Textabschnitt:
_ _ _ _ _ _ _

Lechaim - auf das Leben!
von Inge Santner, Februar 1998ursprüngliche adresse:
http://www.wienerjournal.at
Nach Holocaust und Exodus: Das osteuropäische Judentum
beginnt wieder an die Zukunft zu glauben.
Nichts gegen Mathematik oder Rechtschreibung, konzediert Helise
Liebermann, die Leiterin der jüdischen Schule in Warschau. Vor allem jedoch
wolle sie ihren Kids vermitteln, daß »es Spaß macht, Jude zu sein«. Tag für
Tag sollten die Kinder »ein neues Lebensgefühl nach Hause tragen«. Die
Lehrer vice versa sollten von den Kindern lernen.
Noch vor zehn Jahren schienen die KP-Staaten Mittelosteuropas - Polen,
Ungarn, Bulgarien, Rumänien, die Tschechoslowakei und Jugoslawien - ein
einziger jüdischer Totenacker zu sein. Auf den Überlebenden der ehemals fünf
Millionen Juden lag ein Leichentuch aus Angst, Apathie und gefrorener
Trauer. »Man fragte mich oft, wann wir wohl den letzten polnischen Juden
beerdigen müßten«, erinnert sich Rabbi Michael Schudrich, ein 42jähriger
Amerikaner, der Osteuropa seit 1973 oft bereist hat und seit 1990 in
Warschau lebt.

_ _ _ _ _ _ _

Erforderliche Handlung a: Transkribieren Sie aus dem Artikel über das osteuropäische Judentum den Abschnitt, der bei „Lechaim - auf“ beginnt und bei „Zukunft zu glauben.“ endet.

Daten zur Diagrammanalyse
_ _ _ _ _ _ _

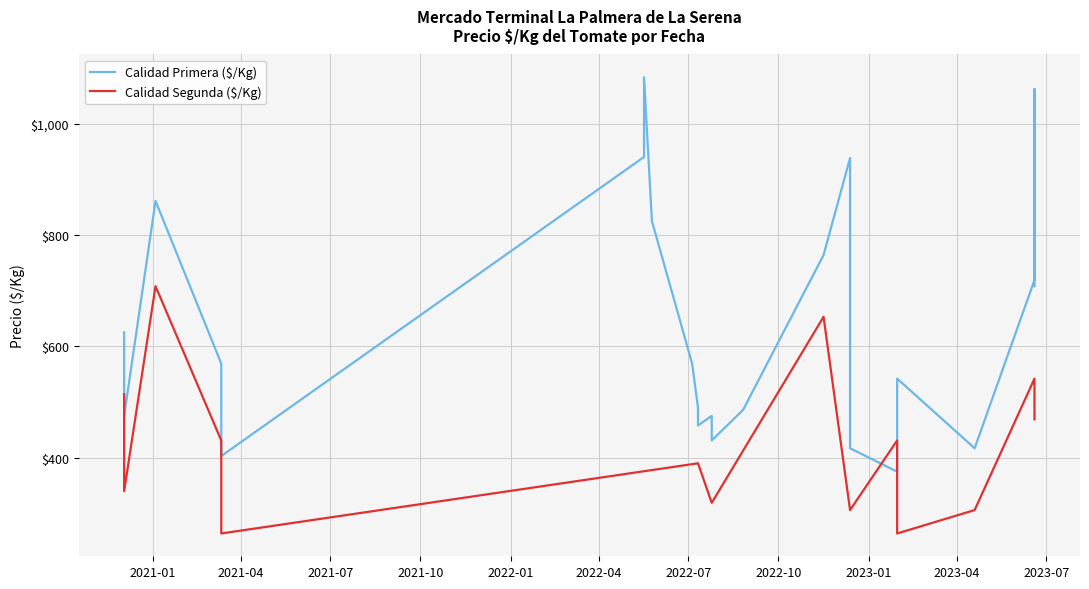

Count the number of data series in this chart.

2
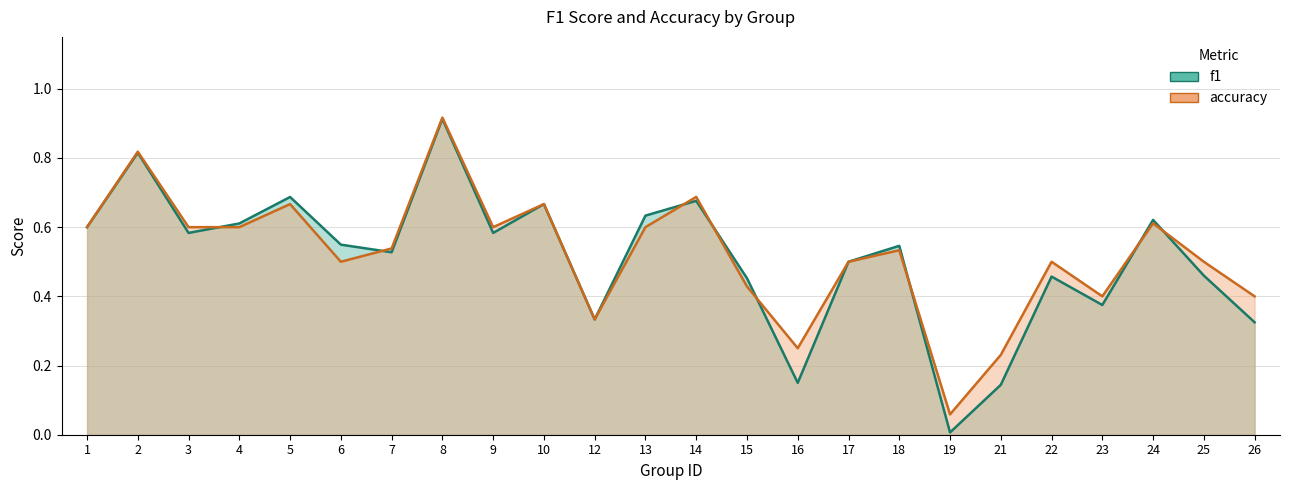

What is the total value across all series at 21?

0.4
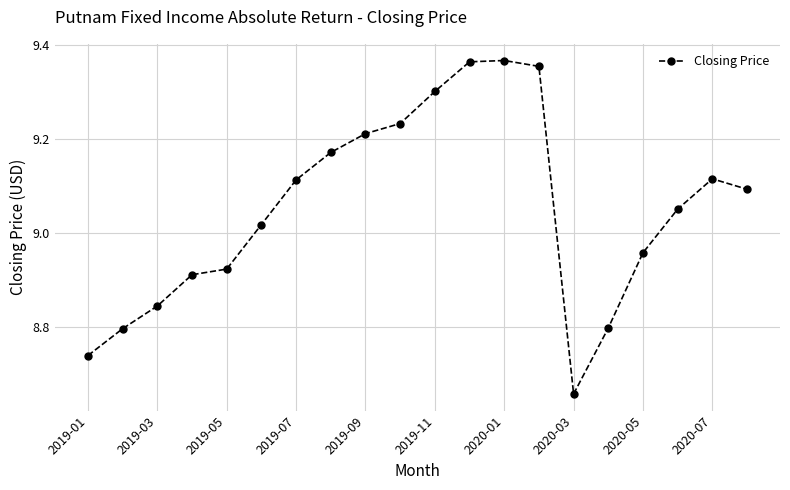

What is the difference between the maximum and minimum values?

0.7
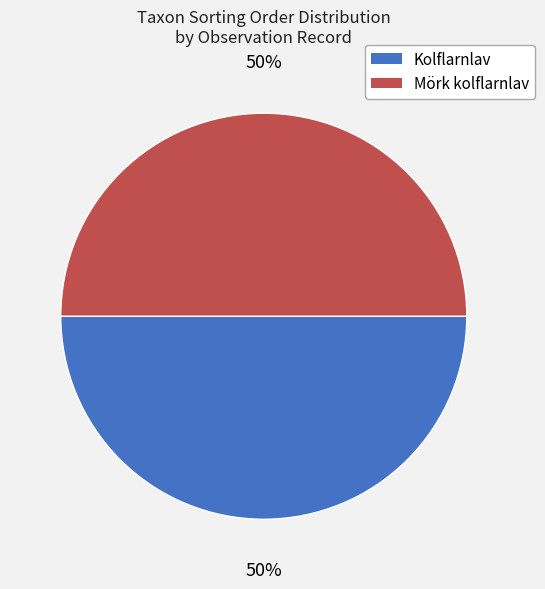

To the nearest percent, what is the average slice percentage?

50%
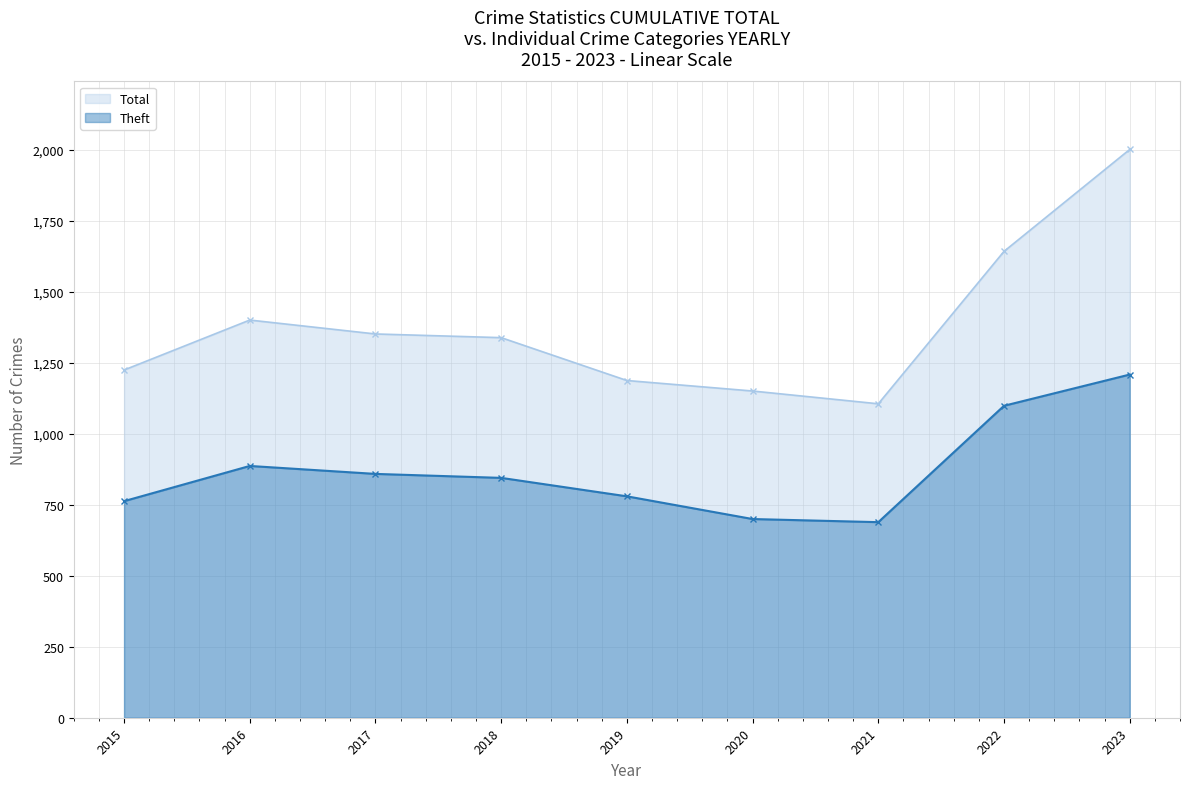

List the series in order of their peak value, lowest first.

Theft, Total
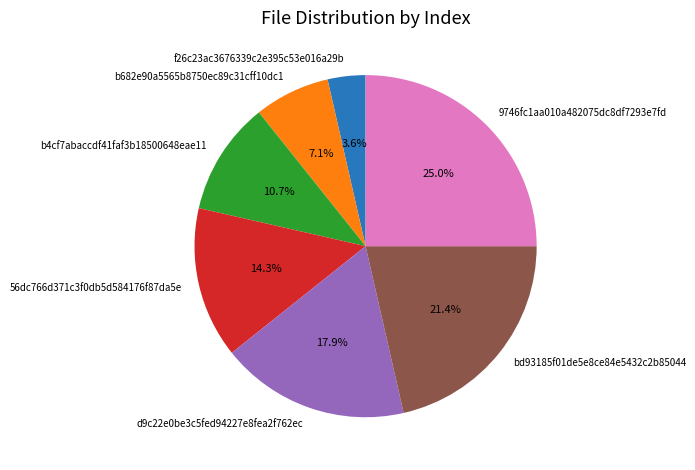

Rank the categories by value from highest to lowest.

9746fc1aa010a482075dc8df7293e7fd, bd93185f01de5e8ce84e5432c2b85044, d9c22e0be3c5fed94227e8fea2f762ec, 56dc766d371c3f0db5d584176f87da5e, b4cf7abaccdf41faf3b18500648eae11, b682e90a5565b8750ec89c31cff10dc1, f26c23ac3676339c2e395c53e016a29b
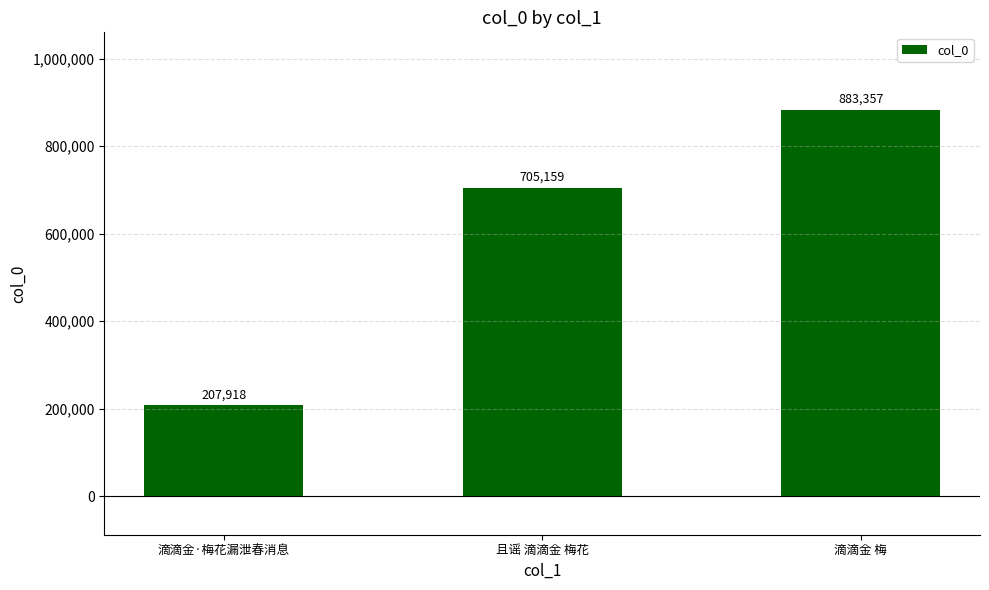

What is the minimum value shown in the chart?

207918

_ _ _ _ _ _ _

Erforderliche Handlung b: Geben Sie sämtliche Zeilen der Diagrammdaten oben Wort für Wort wieder und lassen Sie dabei die Bilder aus.

Antwortteil a:
Lechaim - auf das Leben!
von Inge Santner, Februar 1998ursprüngliche adresse:
http://www.wienerjournal.at
Nach Holocaust und Exodus: Das osteuropäische Judentum
beginnt wieder an die Zukunft zu glauben.

Antwortteil b:
Count the number of data series in this chart.

2

What is the total value across all series at 21?

0.4

What is the difference between the maximum and minimum values?

0.7

To the nearest percent, what is the average slice percentage?

50%

List the series in order of their peak value, lowest first.

Theft, Total

Rank the categories by value from highest to lowest.

9746fc1aa010a482075dc8df7293e7fd, bd93185f01de5e8ce84e5432c2b85044, d9c22e0be3c5fed94227e8fea2f762ec, 56dc766d371c3f0db5d584176f87da5e, b4cf7abaccdf41faf3b18500648eae11, b682e90a5565b8750ec89c31cff10dc1, f26c23ac3676339c2e395c53e016a29b

What is the minimum value shown in the chart?

207918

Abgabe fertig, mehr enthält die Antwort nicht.